In various countries, veterinary colleges (e.g. the European College of Laboratory Animal Medicine) offer training leading to appropriate qualifications for laboratory animal veterinarians. Today, five laboratory animal medicine colleges (in America, Europe, Japan, Korea, and India) and one associate college (in the Philippines) are members of the International Association of Colleges of Laboratory Animal Medicine. ²³

The scientist, as the designer of the animal experiment, has ultimate responsibility for the humane treatment of the animals. The welfare of the animals and the quality of animal research depends on an understanding of animals. As stated by Sir Peter Medawar in The Hope of Progress (1972), “one does not come by this understanding intuitively; it must be learned.” ²⁴

Education in the field of laboratory animal science is not only needed for animal welfare officers and for persons who are charged with the daily care of animals, but is also a conditio sine qua non for the researcher. FELASA has addressed the question of how the competence of the scientist must be defined: a scientist may be considered competent for the design or performance of animal experiments after having completed graduate training in one of the biomedical disciplines (e.g. biology, medicine, veterinary medicine) and, in addition, having taken a course in laboratory animal science. In addition to the scientific and technical information necessary for the design of an animal experiment, the course should also deal with welfare issues and ethical aspects of animal experimentation. It must provide the tools for improving the quality of research, as well as for the careful, responsible use of animals. Replacement, reduction, and refinement should be the guiding principles for the course. Courses are also offered (partially) online in several countries: the species-specific training (handling, procedures with animals) must be completed in person. ²⁵

Education and training, though essential, do not equate to a free permit to carry out animal experimentation.
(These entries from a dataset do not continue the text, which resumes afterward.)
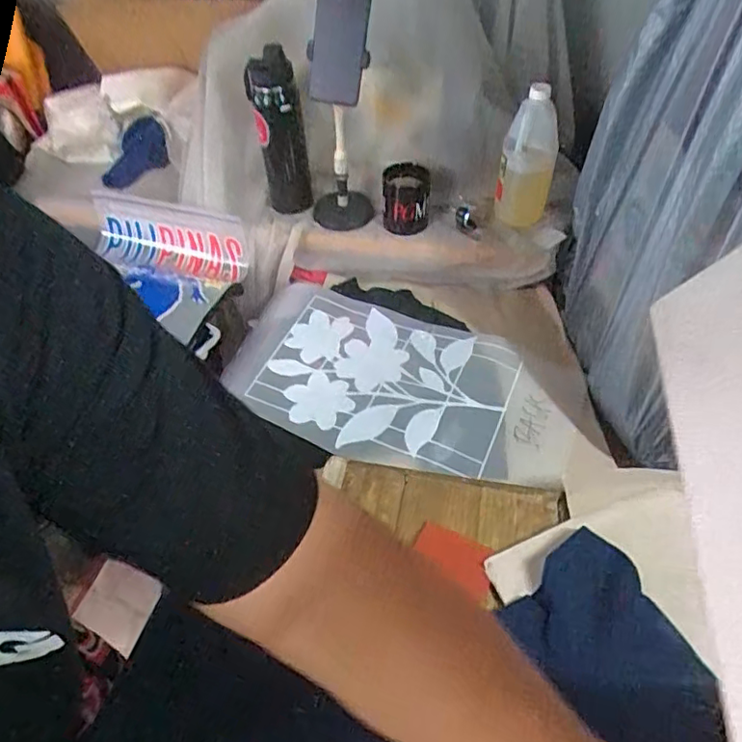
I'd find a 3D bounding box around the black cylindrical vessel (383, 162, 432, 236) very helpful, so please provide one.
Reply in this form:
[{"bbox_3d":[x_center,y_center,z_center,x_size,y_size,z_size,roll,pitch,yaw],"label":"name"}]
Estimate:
[{"bbox_3d":[0.064,-0.307,1.054,0.083,0.114,0.071,5,48,5],"label":"black cylindrical vessel"}]

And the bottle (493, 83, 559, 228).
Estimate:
[{"bbox_3d":[0.261,-0.344,0.981,0.088,0.232,0.085,9,49,9],"label":"bottle"}]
It should be noted that an animal experiment is acceptable and justified only if

Laboratory animal science associations

Scientific associations in the field of laboratory animal science have been founded in various countries. In the USA, the American Association for Laboratory Animal Science is most prominent, whereas in Europe, several national associations have established FELASA. Laboratory animal science associations in 11 Asian countries are members of the regional association, Asian Federation of Laboratory Animal Science Associations.
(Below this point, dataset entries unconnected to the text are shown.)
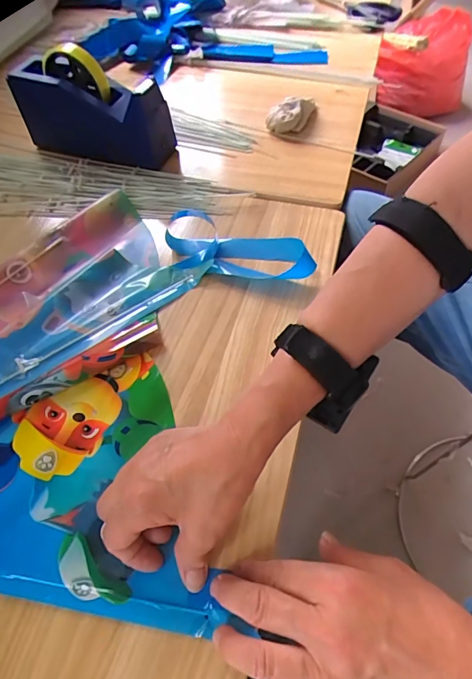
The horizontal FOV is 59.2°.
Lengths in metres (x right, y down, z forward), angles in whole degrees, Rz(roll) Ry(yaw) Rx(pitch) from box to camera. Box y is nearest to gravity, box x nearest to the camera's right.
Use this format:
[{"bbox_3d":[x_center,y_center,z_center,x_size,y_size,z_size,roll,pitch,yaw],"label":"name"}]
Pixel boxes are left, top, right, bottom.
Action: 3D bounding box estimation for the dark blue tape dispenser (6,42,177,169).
[{"bbox_3d":[-0.191,-0.308,0.553,0.210,0.115,0.069,19,60,15],"label":"dark blue tape dispenser"}]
ICLAS is a worldwide organization in the field of laboratory animal science, comprising national and scientific members from over 40 countries. The aim of ICLAS is to promote international collaboration in the field of laboratory animal science and, in particular, to support developing countries in achieving the standard required for both high-quality research and the humane use of animals.

Conclusion

The increase of the use of laboratory animals during the last century parallels the rapid development of biomedical medicine. However, although the field of biomedical medicine is still expanding, the number of animal experiments has gradually decreased since the 1970s. There are several factors that have contributed to this decrease. Legislative regulations to protect the welfare of animals are important, as is the organization of specialized education, the establishment of animal ethics committees, and developments regarding animal alternatives. These advancements have not only contributed to a decrease in animal use, but also to improvements in animal welfare.